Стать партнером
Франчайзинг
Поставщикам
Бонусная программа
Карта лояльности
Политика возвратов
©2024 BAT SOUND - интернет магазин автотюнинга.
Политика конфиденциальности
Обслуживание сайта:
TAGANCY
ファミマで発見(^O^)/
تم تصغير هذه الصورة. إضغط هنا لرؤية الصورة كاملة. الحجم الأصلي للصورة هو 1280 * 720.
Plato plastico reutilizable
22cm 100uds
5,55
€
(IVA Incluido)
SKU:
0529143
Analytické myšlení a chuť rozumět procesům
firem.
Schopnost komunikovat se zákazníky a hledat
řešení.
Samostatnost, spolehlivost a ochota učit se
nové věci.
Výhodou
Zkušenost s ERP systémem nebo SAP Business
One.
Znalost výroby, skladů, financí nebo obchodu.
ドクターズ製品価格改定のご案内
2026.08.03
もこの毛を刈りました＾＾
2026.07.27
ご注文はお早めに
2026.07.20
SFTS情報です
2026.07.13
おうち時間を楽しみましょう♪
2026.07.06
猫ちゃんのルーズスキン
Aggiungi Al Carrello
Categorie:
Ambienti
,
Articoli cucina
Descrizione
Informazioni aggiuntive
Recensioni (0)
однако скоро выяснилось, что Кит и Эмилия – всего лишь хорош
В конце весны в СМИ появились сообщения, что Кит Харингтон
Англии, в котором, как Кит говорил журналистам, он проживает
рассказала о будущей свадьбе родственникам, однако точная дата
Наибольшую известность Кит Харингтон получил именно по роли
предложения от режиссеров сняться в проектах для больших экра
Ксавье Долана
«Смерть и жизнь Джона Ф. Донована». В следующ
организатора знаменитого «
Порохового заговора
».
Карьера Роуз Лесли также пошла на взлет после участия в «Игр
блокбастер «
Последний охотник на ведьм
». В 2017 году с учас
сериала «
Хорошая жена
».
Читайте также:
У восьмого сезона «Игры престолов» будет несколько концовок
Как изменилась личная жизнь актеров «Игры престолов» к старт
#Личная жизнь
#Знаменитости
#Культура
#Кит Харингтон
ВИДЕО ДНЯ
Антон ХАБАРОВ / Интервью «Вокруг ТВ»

####

Task description: Would you return all of the data exactly as given?

The answer:
Стать партнером
Франчайзинг
Поставщикам
Бонусная программа
Карта лояльности
Политика возвратов
©2024 BAT SOUND - интернет магазин автотюнинга.
Политика конфиденциальности
Обслуживание сайта:
TAGANCY
ファミマで発見(^O^)/
تم تصغير هذه الصورة. إضغط هنا لرؤية الصورة كاملة. الحجم الأصلي للصورة هو 1280 * 720.
Plato plastico reutilizable
22cm 100uds
5,55
€
(IVA Incluido)
SKU:
0529143
Analytické myšlení a chuť rozumět procesům
firem.
Schopnost komunikovat se zákazníky a hledat
řešení.
Samostatnost, spolehlivost a ochota učit se
nové věci.
Výhodou
Zkušenost s ERP systémem nebo SAP Business
One.
Znalost výroby, skladů, financí nebo obchodu.
ドクターズ製品価格改定のご案内
2026.08.03
もこの毛を刈りました＾＾
2026.07.27
ご注文はお早めに
2026.07.20
SFTS情報です
2026.07.13
おうち時間を楽しみましょう♪
2026.07.06
猫ちゃんのルーズスキン
Aggiungi Al Carrello
Categorie:
Ambienti
,
Articoli cucina
Descrizione
Informazioni aggiuntive
Recensioni (0)
однако скоро выяснилось, что Кит и Эмилия – всего лишь хорош
В конце весны в СМИ появились сообщения, что Кит Харингтон
Англии, в котором, как Кит говорил журналистам, он проживает
рассказала о будущей свадьбе родственникам, однако точная дата
Наибольшую известность Кит Харингтон получил именно по роли
предложения от режиссеров сняться в проектах для больших экра
Ксавье Долана
«Смерть и жизнь Джона Ф. Донована». В следующ
организатора знаменитого «
Порохового заговора
».
Карьера Роуз Лесли также пошла на взлет после участия в «Игр
блокбастер «
Последний охотник на ведьм
». В 2017 году с учас
сериала «
Хорошая жена
».
Читайте также:
У восьмого сезона «Игры престолов» будет несколько концовок
Как изменилась личная жизнь актеров «Игры престолов» к старт
#Личная жизнь
#Знаменитости
#Культура
#Кит Харингтон
ВИДЕО ДНЯ
Антон ХАБАРОВ / Интервью «Вокруг ТВ»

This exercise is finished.